### Lista de tarefas
[a] Por favor, liste os fatores que, segundo o artigo sobre as contas públicas, tornam difícil cortar despesa governamental no Brasil.
[b] Escreva a continuação do artigo sobre as contas públicas, retomando logo após a frase final.

### Trecho citado
——
Campo Grande - MS, terça, 21 de agosto de 2018

OPINIÃO

Marcos Cintra: "Fim com dor ou dor sem fim"

Doutor em Economia pela Universidade de Harvard (EUA) e professor titular da Fundação Getulio Vargas

9 SET 2017Por 01h:00

Com a arrecadação abaixo do esperado e a frustração com as receitas extraordinárias, o governo federal teve de rever o tamanho do rombo orçamentário autorizado pelo Congresso. O deficit para 2017 passou de R$ 139 bilhões para R$ 159 bilhões e o de 2018 aumentou de R$ 129 bilhões para R$ 159 bilhões. A volta do saldo superavitário que estava previsto para 2020 teve sua previsão adiada para 2021.

A revisão das metas fiscais evidencia a calamidade das contas públicas no País e impacta negativamente no endividamento do governo. A dívida bruta do setor público em relação ao PIB bateu 73,1% em junho e pode chegar a 81,1% em 2020.

A fragilidade financeira do governo influencia negativamente a economia do País. A percepção de insegurança cresce, assim como o risco de calote do poder público. Por conta disso, o custo do crédito para as empresas que captam recursos no exterior tende a aumentar e os títulos de longo prazo emitidos pelo governo têm de pagar um retorno maior aos investidores, o que eleva o custo da dívida pública. Ademais, a retomada do crescimento econômico fica comprometida, já que a confiança dos empreendedores tem relação com a capacidade do governo em manter o orçamento em equilíbrio.

O indicado para eliminar o gigantesco rombo das contas públicas seria começar a cortar gastos públicos que pouco ou nada agregam à sociedade. Porém, no Brasil, é difícil cortar despesa governamental por causa da exacerbação do corporativismo, da cultura do “direito conquistado”, da demagogia, do populismo e da ditadura do “politicamente correto”. Nesse cenário, estão contemplados gastos obrigatórios e discricionários. Questões objetivas de eficiência e eficácia acham-se subordinadas à lógica da transferência de renda, às supostas metas de combate à desigualdade e à manutenção de privilégios do funcionalismo e de grupos empresariais.
——
### Os dados
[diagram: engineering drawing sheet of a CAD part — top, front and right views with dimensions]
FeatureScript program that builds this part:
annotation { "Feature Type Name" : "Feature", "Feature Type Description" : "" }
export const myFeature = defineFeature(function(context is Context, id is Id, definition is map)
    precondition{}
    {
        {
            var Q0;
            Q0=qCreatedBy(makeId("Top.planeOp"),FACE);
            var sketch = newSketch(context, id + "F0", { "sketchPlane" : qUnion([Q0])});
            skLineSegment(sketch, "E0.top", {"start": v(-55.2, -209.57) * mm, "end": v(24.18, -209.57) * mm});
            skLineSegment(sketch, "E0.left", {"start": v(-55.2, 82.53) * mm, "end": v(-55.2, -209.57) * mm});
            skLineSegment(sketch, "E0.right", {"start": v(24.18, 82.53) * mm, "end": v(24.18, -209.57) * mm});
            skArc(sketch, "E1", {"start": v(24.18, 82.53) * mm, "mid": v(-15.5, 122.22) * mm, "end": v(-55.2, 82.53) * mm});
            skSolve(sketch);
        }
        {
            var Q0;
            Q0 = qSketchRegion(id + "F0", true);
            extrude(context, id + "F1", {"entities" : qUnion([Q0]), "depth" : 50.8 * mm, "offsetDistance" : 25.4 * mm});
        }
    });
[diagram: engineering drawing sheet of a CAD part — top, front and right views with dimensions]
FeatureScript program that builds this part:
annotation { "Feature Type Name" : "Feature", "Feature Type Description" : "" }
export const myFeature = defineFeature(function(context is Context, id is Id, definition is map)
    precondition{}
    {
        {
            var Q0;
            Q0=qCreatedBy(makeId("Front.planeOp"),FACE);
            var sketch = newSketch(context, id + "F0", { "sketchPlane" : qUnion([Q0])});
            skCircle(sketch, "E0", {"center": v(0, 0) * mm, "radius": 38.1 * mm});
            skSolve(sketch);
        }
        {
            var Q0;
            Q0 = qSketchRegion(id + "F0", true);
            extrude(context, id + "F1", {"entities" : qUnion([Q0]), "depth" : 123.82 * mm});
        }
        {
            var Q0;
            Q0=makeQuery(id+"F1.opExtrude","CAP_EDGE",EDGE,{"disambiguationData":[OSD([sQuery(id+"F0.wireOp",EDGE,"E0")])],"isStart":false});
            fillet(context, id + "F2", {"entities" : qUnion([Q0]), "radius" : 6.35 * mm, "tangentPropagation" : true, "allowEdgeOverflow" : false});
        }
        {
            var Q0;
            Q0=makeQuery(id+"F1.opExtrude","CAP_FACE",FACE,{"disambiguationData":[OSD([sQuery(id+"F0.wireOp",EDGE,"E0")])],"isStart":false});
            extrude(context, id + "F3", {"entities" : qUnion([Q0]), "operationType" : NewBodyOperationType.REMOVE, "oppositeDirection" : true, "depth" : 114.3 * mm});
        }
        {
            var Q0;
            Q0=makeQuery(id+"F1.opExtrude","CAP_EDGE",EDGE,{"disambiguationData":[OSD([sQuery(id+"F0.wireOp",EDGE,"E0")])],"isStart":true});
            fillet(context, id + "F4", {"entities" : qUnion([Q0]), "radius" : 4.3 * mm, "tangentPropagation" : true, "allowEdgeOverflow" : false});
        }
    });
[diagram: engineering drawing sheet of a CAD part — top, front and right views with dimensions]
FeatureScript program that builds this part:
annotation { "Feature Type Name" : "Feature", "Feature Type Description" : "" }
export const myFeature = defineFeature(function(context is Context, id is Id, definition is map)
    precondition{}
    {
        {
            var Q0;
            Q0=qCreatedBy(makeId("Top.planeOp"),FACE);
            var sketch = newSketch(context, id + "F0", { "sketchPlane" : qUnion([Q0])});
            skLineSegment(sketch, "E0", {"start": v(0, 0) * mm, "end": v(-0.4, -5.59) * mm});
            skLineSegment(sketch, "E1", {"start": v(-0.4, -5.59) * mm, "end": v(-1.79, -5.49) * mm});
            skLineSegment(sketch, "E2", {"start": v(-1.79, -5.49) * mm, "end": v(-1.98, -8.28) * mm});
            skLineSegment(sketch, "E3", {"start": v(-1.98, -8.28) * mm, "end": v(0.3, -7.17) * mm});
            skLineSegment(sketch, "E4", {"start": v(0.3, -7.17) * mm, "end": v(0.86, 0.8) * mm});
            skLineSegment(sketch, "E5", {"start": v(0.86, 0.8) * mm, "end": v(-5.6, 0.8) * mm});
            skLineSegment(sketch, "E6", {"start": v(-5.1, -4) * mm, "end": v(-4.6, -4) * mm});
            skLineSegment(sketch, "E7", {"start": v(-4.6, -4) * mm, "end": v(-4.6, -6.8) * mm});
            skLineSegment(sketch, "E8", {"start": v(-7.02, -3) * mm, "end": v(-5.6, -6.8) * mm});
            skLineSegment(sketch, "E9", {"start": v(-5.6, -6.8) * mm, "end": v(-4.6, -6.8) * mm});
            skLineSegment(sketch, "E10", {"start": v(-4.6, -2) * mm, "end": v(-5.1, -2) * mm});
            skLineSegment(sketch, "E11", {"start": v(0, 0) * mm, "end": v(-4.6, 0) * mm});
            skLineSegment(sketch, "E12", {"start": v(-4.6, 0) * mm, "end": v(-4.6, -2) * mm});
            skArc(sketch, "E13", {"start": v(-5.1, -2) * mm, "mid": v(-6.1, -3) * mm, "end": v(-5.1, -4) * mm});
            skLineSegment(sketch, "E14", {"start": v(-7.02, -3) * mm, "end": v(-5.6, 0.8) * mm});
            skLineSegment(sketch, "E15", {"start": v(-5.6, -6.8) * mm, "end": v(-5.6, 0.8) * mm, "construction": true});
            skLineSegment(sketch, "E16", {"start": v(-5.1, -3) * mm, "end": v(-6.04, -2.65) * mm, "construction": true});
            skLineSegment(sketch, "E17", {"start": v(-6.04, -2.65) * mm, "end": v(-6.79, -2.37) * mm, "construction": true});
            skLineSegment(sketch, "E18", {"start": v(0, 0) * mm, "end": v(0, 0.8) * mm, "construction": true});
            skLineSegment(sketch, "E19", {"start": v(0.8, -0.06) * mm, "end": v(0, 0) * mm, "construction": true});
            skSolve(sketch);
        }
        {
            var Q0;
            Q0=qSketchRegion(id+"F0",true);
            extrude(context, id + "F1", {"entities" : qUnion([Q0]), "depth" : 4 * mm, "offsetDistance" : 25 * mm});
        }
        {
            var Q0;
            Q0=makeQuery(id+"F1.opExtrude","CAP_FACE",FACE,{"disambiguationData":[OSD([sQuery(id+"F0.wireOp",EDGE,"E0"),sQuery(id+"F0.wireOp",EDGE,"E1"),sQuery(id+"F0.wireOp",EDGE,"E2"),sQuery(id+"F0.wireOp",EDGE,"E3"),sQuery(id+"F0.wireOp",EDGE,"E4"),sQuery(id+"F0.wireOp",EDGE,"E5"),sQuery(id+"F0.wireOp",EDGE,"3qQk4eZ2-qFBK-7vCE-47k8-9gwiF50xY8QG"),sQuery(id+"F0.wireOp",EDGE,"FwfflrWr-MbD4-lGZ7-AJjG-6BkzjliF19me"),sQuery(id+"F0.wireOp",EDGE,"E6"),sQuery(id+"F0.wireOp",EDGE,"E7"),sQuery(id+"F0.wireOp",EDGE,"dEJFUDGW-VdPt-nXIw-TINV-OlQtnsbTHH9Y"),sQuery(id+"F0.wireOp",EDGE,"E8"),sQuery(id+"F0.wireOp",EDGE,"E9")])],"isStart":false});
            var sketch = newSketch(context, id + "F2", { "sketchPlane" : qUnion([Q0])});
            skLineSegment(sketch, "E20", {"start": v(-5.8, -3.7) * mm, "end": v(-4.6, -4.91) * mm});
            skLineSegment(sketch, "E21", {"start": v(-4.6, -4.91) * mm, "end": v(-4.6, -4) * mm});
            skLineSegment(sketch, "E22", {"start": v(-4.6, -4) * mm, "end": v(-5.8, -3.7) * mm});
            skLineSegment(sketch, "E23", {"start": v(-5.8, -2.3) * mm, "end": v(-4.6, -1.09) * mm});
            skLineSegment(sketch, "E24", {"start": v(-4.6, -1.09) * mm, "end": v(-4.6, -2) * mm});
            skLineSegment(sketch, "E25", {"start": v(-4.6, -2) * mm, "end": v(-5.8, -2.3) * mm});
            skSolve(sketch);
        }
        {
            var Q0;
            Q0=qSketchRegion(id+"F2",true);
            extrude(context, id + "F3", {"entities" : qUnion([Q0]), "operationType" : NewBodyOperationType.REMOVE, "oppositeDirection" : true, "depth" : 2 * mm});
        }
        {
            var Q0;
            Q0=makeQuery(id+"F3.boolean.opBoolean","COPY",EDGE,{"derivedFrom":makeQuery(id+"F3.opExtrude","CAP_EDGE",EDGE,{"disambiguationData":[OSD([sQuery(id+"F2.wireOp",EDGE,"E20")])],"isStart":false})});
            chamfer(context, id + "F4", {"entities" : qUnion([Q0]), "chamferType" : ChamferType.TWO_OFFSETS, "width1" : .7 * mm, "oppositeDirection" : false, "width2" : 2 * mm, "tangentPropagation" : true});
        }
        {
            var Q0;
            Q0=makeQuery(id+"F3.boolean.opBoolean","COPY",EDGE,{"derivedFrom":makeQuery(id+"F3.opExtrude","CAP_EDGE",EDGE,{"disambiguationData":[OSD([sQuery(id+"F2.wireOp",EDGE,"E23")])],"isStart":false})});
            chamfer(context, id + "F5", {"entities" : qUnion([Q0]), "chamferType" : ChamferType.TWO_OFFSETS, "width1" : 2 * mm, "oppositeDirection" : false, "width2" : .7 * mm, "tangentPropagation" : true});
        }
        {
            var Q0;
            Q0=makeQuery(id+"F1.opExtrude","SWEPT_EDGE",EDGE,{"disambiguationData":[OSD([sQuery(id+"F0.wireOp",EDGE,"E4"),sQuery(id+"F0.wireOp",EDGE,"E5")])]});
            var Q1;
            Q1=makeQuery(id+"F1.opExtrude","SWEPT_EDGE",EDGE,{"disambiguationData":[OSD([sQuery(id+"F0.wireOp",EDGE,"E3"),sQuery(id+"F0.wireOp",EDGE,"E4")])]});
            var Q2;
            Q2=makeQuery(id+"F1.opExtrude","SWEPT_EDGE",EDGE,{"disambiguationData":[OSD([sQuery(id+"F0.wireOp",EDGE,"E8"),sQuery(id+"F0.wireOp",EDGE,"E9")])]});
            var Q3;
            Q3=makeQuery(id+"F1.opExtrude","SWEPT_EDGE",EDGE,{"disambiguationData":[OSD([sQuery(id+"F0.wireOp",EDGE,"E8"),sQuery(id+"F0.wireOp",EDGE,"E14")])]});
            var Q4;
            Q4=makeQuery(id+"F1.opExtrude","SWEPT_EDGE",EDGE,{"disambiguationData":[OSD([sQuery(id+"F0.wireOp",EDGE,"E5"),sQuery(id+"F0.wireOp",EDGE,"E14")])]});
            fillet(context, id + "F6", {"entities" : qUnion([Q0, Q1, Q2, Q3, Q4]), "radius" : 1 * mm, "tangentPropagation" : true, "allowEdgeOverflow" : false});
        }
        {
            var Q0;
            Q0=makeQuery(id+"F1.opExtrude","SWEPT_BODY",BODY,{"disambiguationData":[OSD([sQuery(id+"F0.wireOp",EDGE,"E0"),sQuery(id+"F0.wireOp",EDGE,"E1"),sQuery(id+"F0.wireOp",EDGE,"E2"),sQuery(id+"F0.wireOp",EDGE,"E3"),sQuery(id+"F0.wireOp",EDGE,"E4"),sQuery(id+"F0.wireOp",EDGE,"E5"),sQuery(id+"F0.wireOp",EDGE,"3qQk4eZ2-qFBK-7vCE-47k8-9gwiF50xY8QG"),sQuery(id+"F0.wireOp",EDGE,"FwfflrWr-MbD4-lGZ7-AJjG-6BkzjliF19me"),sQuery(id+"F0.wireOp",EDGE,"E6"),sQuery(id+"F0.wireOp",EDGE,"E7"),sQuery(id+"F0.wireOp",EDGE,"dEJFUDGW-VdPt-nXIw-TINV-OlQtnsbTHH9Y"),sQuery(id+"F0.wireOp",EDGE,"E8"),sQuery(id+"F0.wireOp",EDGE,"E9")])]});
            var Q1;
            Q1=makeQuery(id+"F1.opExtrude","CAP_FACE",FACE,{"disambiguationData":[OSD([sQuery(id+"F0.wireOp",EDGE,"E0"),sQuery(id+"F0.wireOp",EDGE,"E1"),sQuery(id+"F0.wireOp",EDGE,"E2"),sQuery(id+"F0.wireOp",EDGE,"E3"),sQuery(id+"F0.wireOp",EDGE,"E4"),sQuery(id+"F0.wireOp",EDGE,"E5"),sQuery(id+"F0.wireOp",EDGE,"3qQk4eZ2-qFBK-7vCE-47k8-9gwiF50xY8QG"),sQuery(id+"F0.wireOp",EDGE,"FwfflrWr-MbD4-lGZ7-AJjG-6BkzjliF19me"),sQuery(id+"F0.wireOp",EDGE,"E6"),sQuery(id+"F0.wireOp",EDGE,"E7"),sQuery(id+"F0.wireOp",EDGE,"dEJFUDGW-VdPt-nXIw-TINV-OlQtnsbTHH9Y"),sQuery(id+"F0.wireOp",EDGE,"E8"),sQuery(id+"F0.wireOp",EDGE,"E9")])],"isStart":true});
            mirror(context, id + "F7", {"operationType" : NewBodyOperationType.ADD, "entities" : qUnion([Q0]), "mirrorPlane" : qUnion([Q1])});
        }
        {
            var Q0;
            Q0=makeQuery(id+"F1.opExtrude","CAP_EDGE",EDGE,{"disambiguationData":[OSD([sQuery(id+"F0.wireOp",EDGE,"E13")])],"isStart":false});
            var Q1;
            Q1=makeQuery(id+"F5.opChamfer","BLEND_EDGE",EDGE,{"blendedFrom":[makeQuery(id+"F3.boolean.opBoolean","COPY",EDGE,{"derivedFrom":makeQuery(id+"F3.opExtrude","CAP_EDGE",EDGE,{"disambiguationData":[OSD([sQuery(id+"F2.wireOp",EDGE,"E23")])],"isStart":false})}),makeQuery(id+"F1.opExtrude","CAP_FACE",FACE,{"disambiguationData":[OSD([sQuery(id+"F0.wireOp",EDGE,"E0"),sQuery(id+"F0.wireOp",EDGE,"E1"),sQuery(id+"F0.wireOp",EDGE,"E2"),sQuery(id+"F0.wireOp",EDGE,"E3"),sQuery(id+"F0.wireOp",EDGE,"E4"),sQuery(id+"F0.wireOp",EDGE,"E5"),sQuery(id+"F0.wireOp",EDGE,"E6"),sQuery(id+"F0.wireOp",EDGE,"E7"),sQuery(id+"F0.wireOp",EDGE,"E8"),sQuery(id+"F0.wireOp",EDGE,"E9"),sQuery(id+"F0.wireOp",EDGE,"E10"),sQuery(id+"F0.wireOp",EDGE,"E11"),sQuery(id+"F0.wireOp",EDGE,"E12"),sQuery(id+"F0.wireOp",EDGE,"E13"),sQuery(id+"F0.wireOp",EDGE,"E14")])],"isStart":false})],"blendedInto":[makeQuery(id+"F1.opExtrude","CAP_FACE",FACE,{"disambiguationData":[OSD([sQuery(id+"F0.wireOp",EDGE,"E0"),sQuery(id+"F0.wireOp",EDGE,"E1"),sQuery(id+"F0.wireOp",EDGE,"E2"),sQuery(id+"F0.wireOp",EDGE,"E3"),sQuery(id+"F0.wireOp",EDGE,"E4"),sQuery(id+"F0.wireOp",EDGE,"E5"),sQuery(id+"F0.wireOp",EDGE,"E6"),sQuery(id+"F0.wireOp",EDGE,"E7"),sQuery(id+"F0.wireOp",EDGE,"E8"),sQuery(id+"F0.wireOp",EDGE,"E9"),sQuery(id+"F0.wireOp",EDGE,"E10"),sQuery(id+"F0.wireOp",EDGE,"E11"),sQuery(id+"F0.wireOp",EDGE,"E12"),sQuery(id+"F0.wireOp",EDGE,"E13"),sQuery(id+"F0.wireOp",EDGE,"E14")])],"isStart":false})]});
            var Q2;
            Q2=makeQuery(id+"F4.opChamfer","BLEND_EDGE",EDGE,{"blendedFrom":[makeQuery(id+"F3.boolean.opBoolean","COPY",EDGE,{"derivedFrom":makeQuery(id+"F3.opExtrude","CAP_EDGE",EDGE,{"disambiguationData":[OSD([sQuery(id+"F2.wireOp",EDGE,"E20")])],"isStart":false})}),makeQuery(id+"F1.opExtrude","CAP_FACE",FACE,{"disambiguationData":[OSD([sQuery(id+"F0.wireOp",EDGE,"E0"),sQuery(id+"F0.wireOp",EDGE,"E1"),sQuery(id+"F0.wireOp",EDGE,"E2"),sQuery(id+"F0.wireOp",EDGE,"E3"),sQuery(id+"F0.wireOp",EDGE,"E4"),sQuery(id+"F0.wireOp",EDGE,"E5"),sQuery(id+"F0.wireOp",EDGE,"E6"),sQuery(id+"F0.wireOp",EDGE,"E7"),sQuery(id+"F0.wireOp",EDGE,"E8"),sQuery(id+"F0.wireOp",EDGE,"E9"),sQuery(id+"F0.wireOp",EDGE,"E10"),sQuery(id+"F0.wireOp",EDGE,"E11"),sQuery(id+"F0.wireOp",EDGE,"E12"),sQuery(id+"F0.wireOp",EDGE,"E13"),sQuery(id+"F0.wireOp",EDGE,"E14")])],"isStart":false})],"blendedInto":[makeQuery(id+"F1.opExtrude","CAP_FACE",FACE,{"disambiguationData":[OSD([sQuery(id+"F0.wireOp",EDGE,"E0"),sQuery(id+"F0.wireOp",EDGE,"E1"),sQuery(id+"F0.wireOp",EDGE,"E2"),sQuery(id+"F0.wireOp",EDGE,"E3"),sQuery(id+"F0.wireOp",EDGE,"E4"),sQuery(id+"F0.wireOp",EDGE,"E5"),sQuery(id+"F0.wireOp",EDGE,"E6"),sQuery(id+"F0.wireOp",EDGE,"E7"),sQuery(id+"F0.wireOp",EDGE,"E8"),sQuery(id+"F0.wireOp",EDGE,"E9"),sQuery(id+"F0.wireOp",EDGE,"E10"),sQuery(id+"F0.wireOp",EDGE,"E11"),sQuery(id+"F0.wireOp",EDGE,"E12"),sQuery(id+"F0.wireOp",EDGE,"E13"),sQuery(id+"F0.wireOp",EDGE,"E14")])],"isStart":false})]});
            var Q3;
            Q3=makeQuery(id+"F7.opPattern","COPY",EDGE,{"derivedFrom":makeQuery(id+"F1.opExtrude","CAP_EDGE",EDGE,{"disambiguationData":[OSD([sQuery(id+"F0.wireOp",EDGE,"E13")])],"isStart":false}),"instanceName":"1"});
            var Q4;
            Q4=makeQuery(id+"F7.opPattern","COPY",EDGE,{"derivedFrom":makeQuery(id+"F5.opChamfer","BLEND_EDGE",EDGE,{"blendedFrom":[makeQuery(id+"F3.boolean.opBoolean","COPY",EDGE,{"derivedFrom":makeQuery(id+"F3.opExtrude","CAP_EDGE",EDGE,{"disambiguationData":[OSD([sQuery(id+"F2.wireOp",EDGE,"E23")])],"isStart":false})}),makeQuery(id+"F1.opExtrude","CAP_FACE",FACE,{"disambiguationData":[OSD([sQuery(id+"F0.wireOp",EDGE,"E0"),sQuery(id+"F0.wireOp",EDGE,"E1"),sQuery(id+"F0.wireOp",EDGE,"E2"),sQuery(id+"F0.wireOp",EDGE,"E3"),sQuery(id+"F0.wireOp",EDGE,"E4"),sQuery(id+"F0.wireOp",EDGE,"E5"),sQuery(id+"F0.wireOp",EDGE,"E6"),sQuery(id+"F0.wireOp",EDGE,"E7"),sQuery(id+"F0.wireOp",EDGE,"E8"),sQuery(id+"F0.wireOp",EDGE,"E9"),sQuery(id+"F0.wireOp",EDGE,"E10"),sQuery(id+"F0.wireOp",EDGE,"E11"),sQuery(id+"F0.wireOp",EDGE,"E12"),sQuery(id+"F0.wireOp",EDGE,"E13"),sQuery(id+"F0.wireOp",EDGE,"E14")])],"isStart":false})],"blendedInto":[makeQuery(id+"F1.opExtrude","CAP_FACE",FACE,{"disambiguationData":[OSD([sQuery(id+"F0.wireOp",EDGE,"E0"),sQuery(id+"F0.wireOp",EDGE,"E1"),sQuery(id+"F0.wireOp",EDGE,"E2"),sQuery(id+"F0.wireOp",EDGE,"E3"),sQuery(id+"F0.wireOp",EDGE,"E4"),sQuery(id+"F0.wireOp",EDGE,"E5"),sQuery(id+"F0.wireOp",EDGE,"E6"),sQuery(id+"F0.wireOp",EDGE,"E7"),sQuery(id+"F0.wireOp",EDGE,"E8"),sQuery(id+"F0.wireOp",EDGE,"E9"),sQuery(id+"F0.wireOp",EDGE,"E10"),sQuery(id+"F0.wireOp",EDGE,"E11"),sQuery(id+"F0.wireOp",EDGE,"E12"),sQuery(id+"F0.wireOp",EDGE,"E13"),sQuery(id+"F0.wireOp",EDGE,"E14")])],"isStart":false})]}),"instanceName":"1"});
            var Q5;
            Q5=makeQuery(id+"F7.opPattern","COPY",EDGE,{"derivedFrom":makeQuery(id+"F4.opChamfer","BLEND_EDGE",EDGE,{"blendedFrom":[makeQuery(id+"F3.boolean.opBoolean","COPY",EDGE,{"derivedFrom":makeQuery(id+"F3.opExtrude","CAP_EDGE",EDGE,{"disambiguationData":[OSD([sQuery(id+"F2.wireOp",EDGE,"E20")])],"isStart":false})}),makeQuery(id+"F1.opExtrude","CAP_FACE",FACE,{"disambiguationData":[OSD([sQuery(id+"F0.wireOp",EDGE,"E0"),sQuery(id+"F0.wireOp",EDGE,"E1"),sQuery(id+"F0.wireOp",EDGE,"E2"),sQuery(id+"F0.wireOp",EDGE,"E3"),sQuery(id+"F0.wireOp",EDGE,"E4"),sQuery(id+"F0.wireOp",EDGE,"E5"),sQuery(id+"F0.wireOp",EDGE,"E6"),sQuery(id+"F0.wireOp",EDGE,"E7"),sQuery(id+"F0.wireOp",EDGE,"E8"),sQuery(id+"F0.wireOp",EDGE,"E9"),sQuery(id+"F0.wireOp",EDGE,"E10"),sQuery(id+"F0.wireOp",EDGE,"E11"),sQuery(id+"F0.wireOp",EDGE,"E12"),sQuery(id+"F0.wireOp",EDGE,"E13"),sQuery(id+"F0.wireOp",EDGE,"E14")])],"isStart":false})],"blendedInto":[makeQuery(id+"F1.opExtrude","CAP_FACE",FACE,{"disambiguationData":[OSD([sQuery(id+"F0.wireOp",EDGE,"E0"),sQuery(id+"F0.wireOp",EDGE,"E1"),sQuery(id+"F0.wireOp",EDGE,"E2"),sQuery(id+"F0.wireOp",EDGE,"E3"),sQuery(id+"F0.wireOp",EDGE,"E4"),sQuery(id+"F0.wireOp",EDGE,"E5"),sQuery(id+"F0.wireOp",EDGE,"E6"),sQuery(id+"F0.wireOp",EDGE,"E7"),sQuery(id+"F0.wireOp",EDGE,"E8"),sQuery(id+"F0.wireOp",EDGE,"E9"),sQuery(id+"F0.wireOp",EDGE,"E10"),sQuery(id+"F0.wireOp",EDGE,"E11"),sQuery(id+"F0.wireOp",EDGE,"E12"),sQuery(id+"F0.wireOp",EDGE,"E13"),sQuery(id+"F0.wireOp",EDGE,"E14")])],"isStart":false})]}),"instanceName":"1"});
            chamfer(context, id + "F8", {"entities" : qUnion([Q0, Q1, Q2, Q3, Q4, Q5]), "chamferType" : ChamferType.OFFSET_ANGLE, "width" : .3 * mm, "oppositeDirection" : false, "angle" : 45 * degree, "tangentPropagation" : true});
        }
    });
——
### Respostas
[a]
- a exacerbação do corporativismo
- a cultura do "direito conquistado"
- a demagogia
- o populismo
- a ditadura do "politicamente correto"

[b]
É preciso agir em três frentes para recuperar as finanças públicas, sob pena de um aprofundamento da crise econômica. É necessário eliminar o rombo orçamentário, fazer reformas estruturais e implantar um modelo de orçamento que avalie periodicamente a relação custo-benefício dos gastos públicos.

Para combater o rombo fiscal, a saída pode vir de uma medida amarga, porém, necessária. Mas vale dizer que ela pode ser o embrião de uma reforma tributária na sequência. Um Imposto sobre a Movimentação Financeira (IMF), com alíquota de 0,69%, geraria uma receita de R$ 159 bilhões e cobriria o deficit. Em uma segunda etapa, esse tributo seria utilizado para substituir vários tributos, criando um imposto único.

Com o IMF, pode ser implementada a reforma da Previdência. Por meio dela, seria possível rever a alíquota do IMF para baixo por conta do controle da explosiva despesa do INSS, que, em 2016, teve deficit de R$ 149,7 bilhões.

A terceira ação seria adotar o orçamento base zero, que tornaria rotineira a prática de identificar atividades que poderiam ser extintas ou redimensionados e suas dotações canalizadas, total ou parcialmente, para custear outras despesas ou reduzir a dívida pública. Com ele, é possível cortar gastos públicos.

O Brasil vive uma crise inédita e não há mágica para enfrentar a situação. É preciso um ajuste forte e definitivo. Algumas medidas listadas são duras de início, mas farão a diferença depois. Há um estrago a ser reparado e agir com demagogia e populismo é caminhar rumo ao abismo. É melhor um fim com dor do que uma dor sem fim.